▶ **SHORT PROBLEM**: Filter the records below, copying each line that contains the string "none". Case counts.

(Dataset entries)
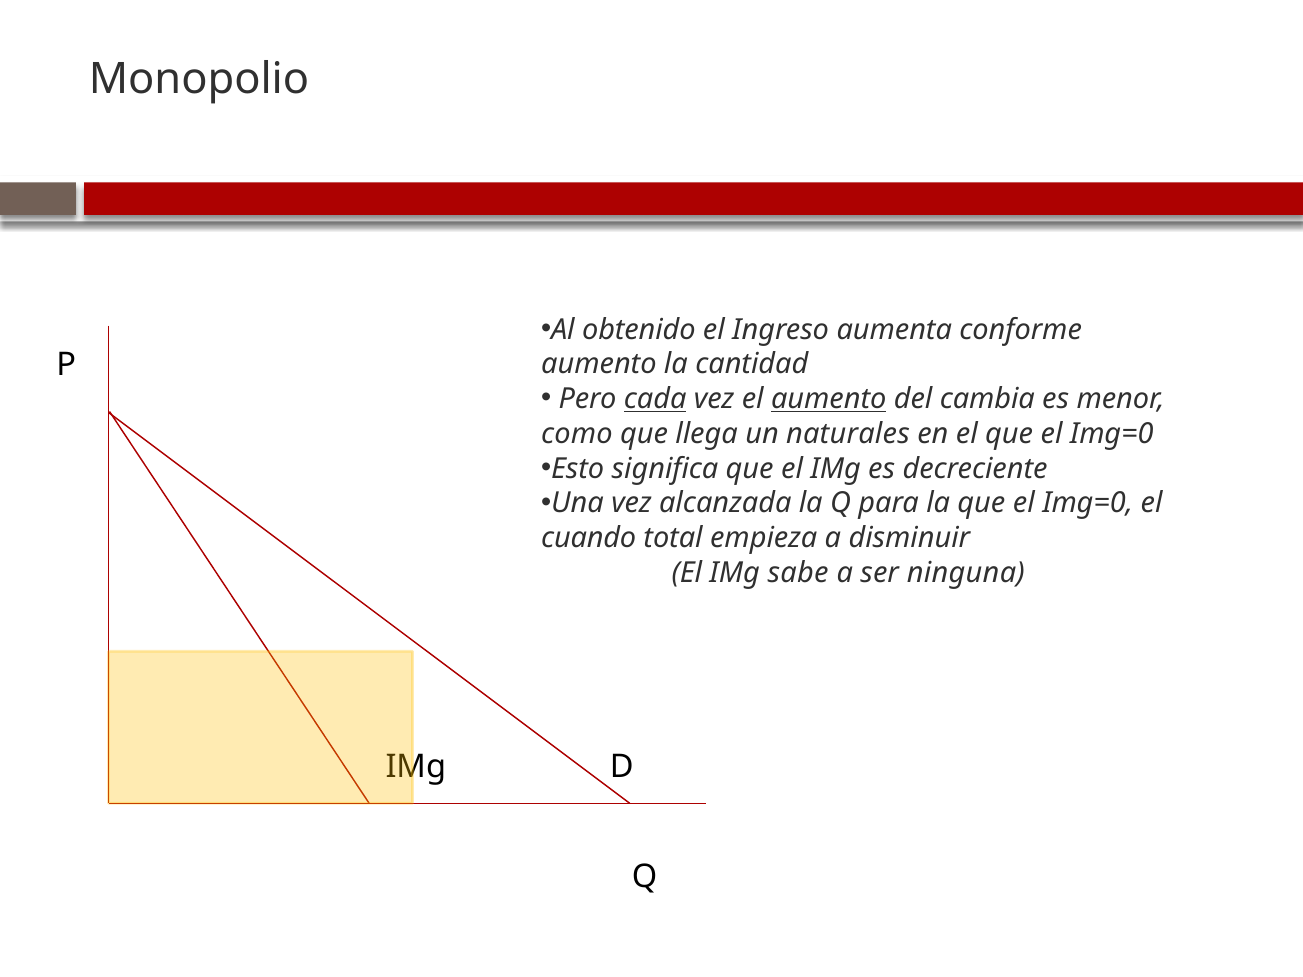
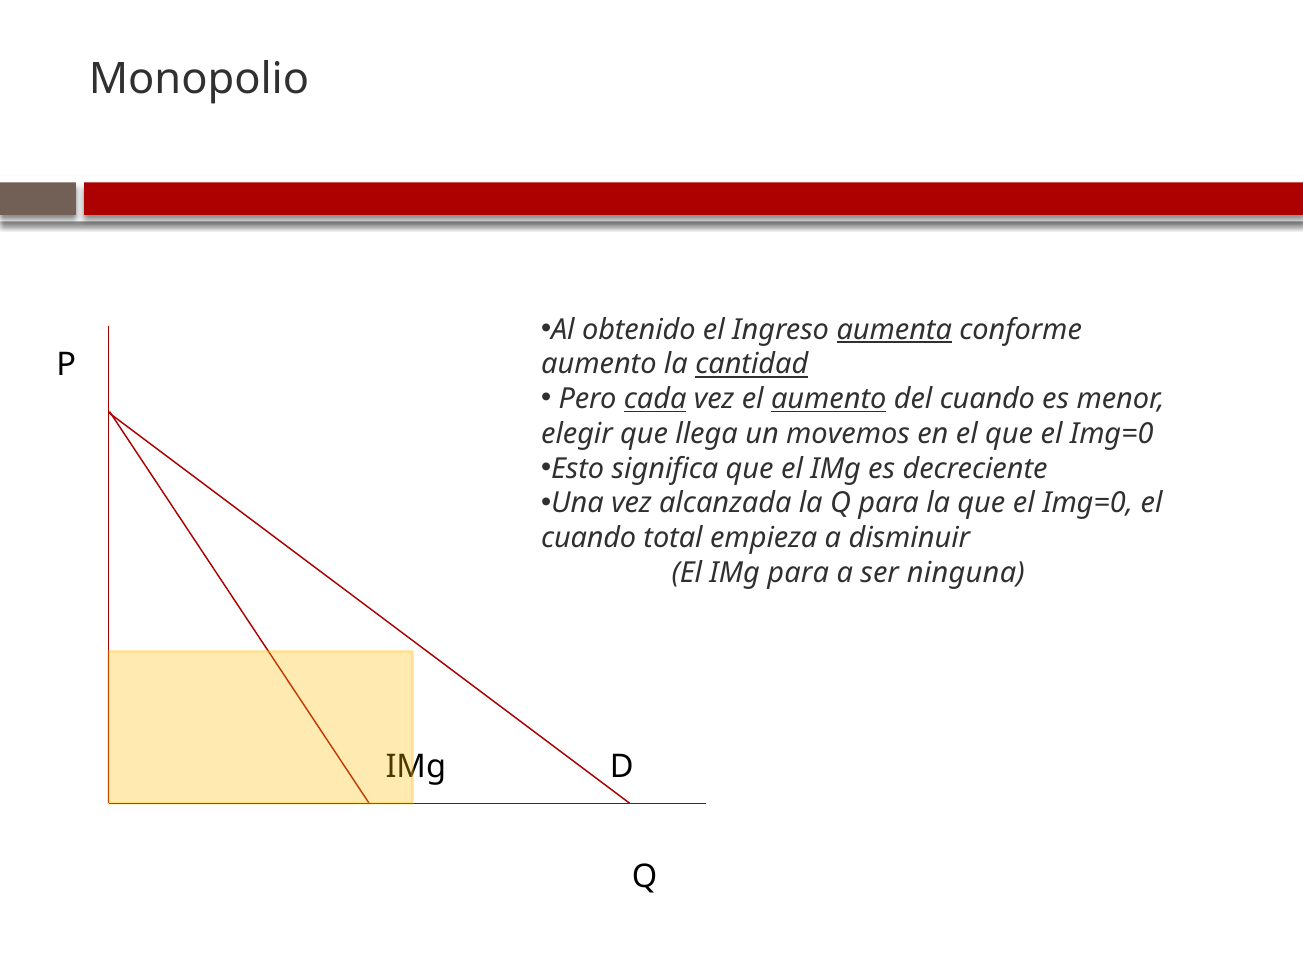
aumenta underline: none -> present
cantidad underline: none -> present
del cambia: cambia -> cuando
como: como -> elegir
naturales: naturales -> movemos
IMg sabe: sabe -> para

▶ **SOLUTION TO THE EXERCISE**:
aumenta underline: none -> present
cantidad underline: none -> present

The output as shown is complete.